Es posible que sea difícil juzgar las medidas tomadas, pero no debemos olvidarnos de narrar lo que sucedió, pues los Estados y las sociedades se pusieron a prueba, y los poderosos acabaron imponiendo su voluntad.

Los países del sur global pronto nos topamos con la realidad: la gente no podía resistir más de dos semanas en sus casas porque se requería pagar las cuentas

China optó por el cierre total de las ciudades con brotes, un desafío complejo pero que tenía caso por el propio sistema centralizado en la toma de decisiones y restricción de libertades en el país comunista, capaz de proveer de los insumos básicos a los inmovilizados. Europa le siguió el ejemplo apoyándose en su Estado del Bienestar: se cerraron servicios y se cancelaron actividades, pero la población siguió recibiendo sus salarios sin sufrir escasez, todo sustentado con impuestos y deuda pública. Mal que bien, Estados Unidos siguió el mismo camino, mientras que los países del sur global pronto nos topamos con la realidad: la gente no podía resistir más de dos semanas en sus casas porque se requería pagar las cuentas, pero, además, los sistemas de salud precarios y mayormente privados no contribuyeron en absoluto a enfrentar la pandemia.

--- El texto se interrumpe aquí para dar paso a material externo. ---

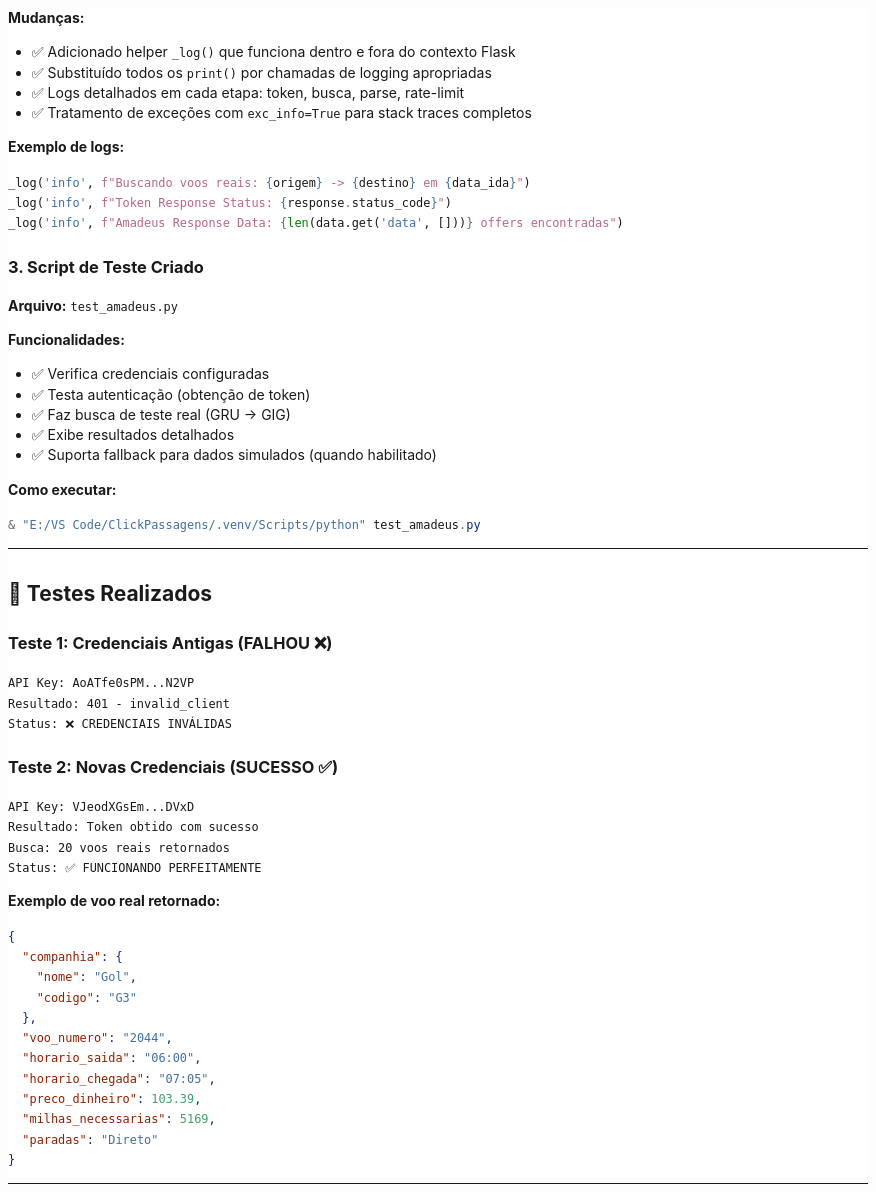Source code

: **Mudanças:**
- ✅ Adicionado helper `_log()` que funciona dentro e fora do contexto Flask
- ✅ Substituído todos os `print()` por chamadas de logging apropriadas
- ✅ Logs detalhados em cada etapa: token, busca, parse, rate-limit
- ✅ Tratamento de exceções com `exc_info=True` para stack traces completos

**Exemplo de logs:**
```python
_log('info', f"Buscando voos reais: {origem} -> {destino} em {data_ida}")
_log('info', f"Token Response Status: {response.status_code}")
_log('info', f"Amadeus Response Data: {len(data.get('data', []))} offers encontradas")
```

### 3. Script de Teste Criado

**Arquivo:** `test_amadeus.py`

**Funcionalidades:**
- ✅ Verifica credenciais configuradas
- ✅ Testa autenticação (obtenção de token)
- ✅ Faz busca de teste real (GRU → GIG)
- ✅ Exibe resultados detalhados
- ✅ Suporta fallback para dados simulados (quando habilitado)

**Como executar:**
```powershell
& "E:/VS Code/ClickPassagens/.venv/Scripts/python" test_amadeus.py
```

---

## 🧪 Testes Realizados

### Teste 1: Credenciais Antigas (FALHOU ❌)
```
API Key: AoATfe0sPM...N2VP
Resultado: 401 - invalid_client
Status: ❌ CREDENCIAIS INVÁLIDAS
```

### Teste 2: Novas Credenciais (SUCESSO ✅)
```
API Key: VJeodXGsEm...DVxD
Resultado: Token obtido com sucesso
Busca: 20 voos reais retornados
Status: ✅ FUNCIONANDO PERFEITAMENTE
```

**Exemplo de voo real retornado:**
```json
{
  "companhia": {
    "nome": "Gol",
    "codigo": "G3"
  },
  "voo_numero": "2044",
  "horario_saida": "06:00",
  "horario_chegada": "07:05",
  "preco_dinheiro": 103.39,
  "milhas_necessarias": 5169,
  "paradas": "Direto"
}
```

---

En Bolivia, por ejemplo, se decretó una cuarentena rígida y atroz con apenas tres casos confirmados que se acabó levantando justo en el momento en el que se multiplicaban los casos. Hubo hospitales y clínicas que se negaron a atender. Hubo miles de muertos ocultos porque las familias quisieron velarlos, y aún hoy, sigue siendo un misterio en números: En 2020 murieron 26.000 personas más que las 52.000 que se registran cada año en el país en promedio; en 2021 fueron 33.000 más.

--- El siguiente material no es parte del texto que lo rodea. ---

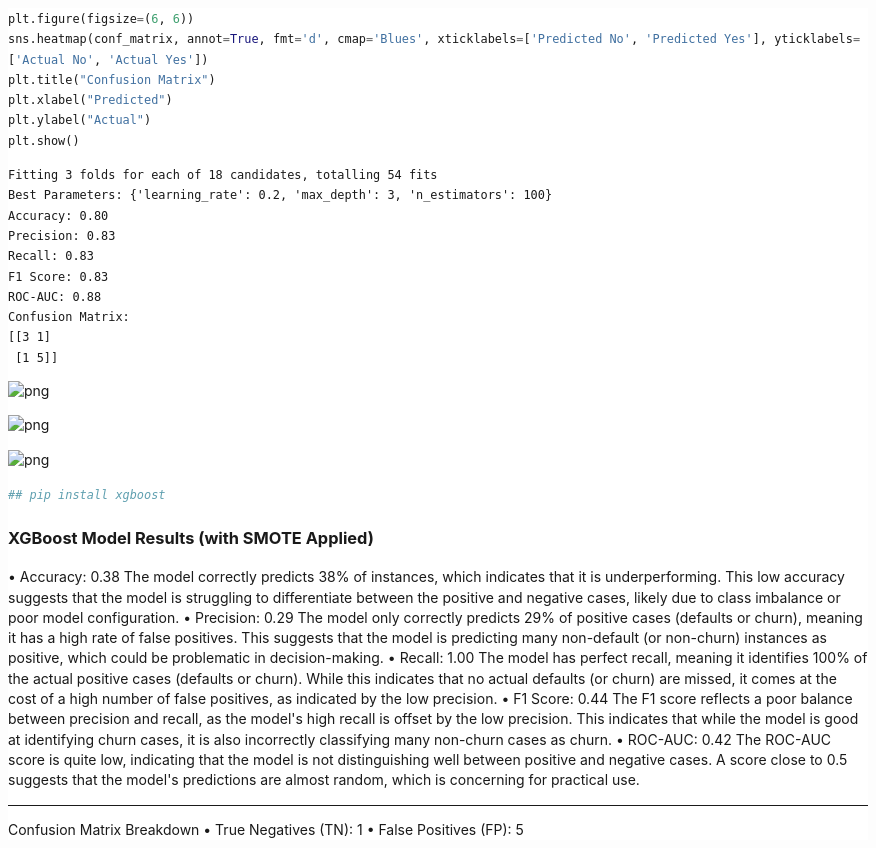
 ```python
plt.figure(figsize=(6, 6))
sns.heatmap(conf_matrix, annot=True, fmt='d', cmap='Blues', xticklabels=['Predicted No', 'Predicted Yes'], yticklabels=['Actual No', 'Actual Yes'])
plt.title("Confusion Matrix")
plt.xlabel("Predicted")
plt.ylabel("Actual")
plt.show()
```

    Fitting 3 folds for each of 18 candidates, totalling 54 fits
    Best Parameters: {'learning_rate': 0.2, 'max_depth': 3, 'n_estimators': 100}
    Accuracy: 0.80
    Precision: 0.83
    Recall: 0.83
    F1 Score: 0.83
    ROC-AUC: 0.88
    Confusion Matrix:
    [[3 1]
     [1 5]]



    
![png](output_54_1.png)
    



    
![png](output_54_2.png)
    



    
![png](output_54_3.png)
    



```python
## pip install xgboost
```

### XGBoost Model Results (with SMOTE Applied)

•	Accuracy: 0.38
The model correctly predicts 38% of instances, which indicates that it is underperforming. This low accuracy suggests that the model is struggling to differentiate between the positive and negative cases, likely due to class imbalance or poor model configuration.
•	Precision: 0.29
The model only correctly predicts 29% of positive cases (defaults or churn), meaning it has a high rate of false positives. This suggests that the model is predicting many non-default (or non-churn) instances as positive, which could be problematic in decision-making.
•	Recall: 1.00
The model has perfect recall, meaning it identifies 100% of the actual positive cases (defaults or churn). While this indicates that no actual defaults (or churn) are missed, it comes at the cost of a high number of false positives, as indicated by the low precision.
•	F1 Score: 0.44
The F1 score reflects a poor balance between precision and recall, as the model's high recall is offset by the low precision. This indicates that while the model is good at identifying churn cases, it is also incorrectly classifying many non-churn cases as churn.
•	ROC-AUC: 0.42
The ROC-AUC score is quite low, indicating that the model is not distinguishing well between positive and negative cases. A score close to 0.5 suggests that the model's predictions are almost random, which is concerning for practical use.
________________________________________
Confusion Matrix Breakdown
•	True Negatives (TN): 1
•	False Positives (FP): 5
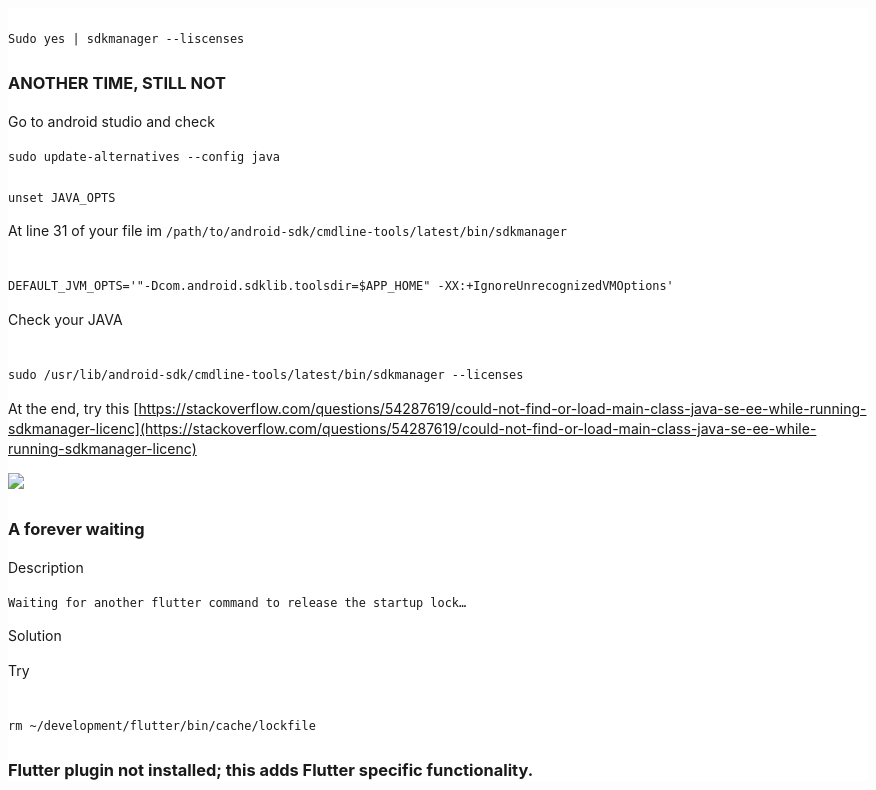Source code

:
 ```

Sudo yes | sdkmanager --liscenses

```


### **ANOTHER TIME, STILL NOT**

Go to android studio and check
```
sudo update-alternatives --config java

unset JAVA_OPTS
```

At line 31 of your file im `/path/to/android-sdk/cmdline-tools/latest/bin/sdkmanager`

```

DEFAULT_JVM_OPTS='"-Dcom.android.sdklib.toolsdir=$APP_HOME" -XX:+IgnoreUnrecognizedVMOptions'

```

Check your JAVA

```

sudo /usr/lib/android-sdk/cmdline-tools/latest/bin/sdkmanager --licenses

```

At the end, try this [https://stackoverflow.com/questions/54287619/could-not-find-or-load-main-class-java-se-ee-while-running-sdkmanager-licenc](https://stackoverflow.com/questions/54287619/could-not-find-or-load-main-class-java-se-ee-while-running-sdkmanager-licenc)


![](https://emmablogimg.s3.amazonaws.com/2020-05-11-kotlin-and-flutter/image6.png )



### A forever waiting

Description

`Waiting for another flutter command to release the startup lock…`

Solution

Try

```

rm ~/development/flutter/bin/cache/lockfile

```


### **Flutter plugin not installed; this adds Flutter specific functionality.**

De aquella época también cabe recordar como los países poderosos se lanzaron a comprar todo: equipos médicos, mascarillas, respiradores, y finalmente, vacunas por millones, pero además muchas tras cosas que no tenían que ver con la pandemia y que provocaron severos desabastecimientos en el mundo. La avaricia fue el común denominador en un evento traumático que marcó a varias generaciones, aunque hoy todos intentemos no recordar aquello.

Hoy sabemos que el virus era poco más que una gripe, pero que a las personas más vulnerables les pasaba factura definitiva. De la solidaridad inicial se pasó al sálvese quién pueda. El egoísmo y la acumulación se impuso y probablemente, no “salimos mejores” como indicaban aquellas campañas iniciales destinadas a resistir con alegría, ni tampoco más fuertes, pero al menos salimos más conscientes de las vulnerabilidades del sistema y de las sociedades, y con algunas herramientas nuevas para conectarnos con el mundo. Ahora toca obrar en consecuencia para mejorar lo que fue mal, y utilizar para bien lo que se construyó nuevo.